ERIC Number: ED342632
Record Type: Non-Journal
Publication Date: 1990
Social Sense-making in Mathematics: Children's Ideas of Negative Numbers.
Mukhopadhyay, Swapna; And Others
This study investigated children's ability to interpret a natural social situation, depicted in a narrative story, and to use their understanding of that situation to generate and apply a mental model of debts and assets in solving problems including negative quantities. Fifty-one American students from a parochial school in a predominantly middle class, suburban community, and five Indian boys between the ages of 10 and 13 years old from Calcutta were subjects for the study. The American children were approximately half boys and half girls, 10 second-graders, 12 third-graders, 17 fourth-graders, and 12 fifth-graders. The Indian children only occasionally attended school and were all employed as houseboys. Each child participated individually in a two-part procedure. The first task was to reply to a series of questions about a story concerning the financial difficulties of a character named Sam. The second task was to solve a total of 16 equations by adding or subtracting negative numbers that paralleled the signed number problems presented in the story situation. Results indicated that children showed superior performance on problems posed in the context of the story, in contrast to their ability to solve isomorphic problems presented as formal equations.
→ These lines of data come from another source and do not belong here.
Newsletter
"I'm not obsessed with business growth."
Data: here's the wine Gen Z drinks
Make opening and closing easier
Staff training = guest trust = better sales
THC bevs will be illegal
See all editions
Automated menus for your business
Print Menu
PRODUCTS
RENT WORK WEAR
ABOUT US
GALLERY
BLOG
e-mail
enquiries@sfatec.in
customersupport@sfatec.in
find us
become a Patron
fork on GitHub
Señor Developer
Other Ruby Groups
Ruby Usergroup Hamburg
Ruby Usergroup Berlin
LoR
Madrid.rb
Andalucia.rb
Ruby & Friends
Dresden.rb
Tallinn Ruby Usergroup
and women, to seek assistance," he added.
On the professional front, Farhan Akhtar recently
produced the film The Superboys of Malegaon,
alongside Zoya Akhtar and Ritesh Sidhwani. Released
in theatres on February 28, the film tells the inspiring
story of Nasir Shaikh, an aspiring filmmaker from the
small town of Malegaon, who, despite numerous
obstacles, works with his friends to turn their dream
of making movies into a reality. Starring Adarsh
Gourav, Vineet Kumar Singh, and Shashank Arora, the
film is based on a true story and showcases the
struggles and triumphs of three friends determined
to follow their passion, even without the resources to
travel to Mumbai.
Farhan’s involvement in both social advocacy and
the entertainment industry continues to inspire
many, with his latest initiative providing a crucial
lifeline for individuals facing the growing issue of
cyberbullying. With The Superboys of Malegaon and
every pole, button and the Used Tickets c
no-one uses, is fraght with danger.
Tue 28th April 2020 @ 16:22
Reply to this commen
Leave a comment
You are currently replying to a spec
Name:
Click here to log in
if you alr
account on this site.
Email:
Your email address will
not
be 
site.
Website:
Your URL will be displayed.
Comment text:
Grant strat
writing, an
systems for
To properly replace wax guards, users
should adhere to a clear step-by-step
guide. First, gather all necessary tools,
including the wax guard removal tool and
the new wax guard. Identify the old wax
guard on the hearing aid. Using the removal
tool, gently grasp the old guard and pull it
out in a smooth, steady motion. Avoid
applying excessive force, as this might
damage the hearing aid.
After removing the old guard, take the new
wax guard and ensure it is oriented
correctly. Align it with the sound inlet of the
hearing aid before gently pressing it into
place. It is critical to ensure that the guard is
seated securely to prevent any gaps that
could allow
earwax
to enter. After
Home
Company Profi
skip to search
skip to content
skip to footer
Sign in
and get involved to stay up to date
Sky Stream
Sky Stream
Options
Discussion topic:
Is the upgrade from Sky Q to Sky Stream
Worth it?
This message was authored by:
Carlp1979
Those children whose performance was most enhanced were unschooled children from India. The debts and assets analogue appeared to encourage the use of a Divided Number Line model, resulting in difficulties when children had to perform calculations involving crossing over the zero amount from a debts to an assets status. (MDH)
Publication Type: Speeches/Meeting Papers
Education Level: N/A
Sponsor: Office of Educational Research and Improvement (ED), Washington, DC.
Authoring Institution: Pittsburgh Univ., PA. Learning Research and Development Center.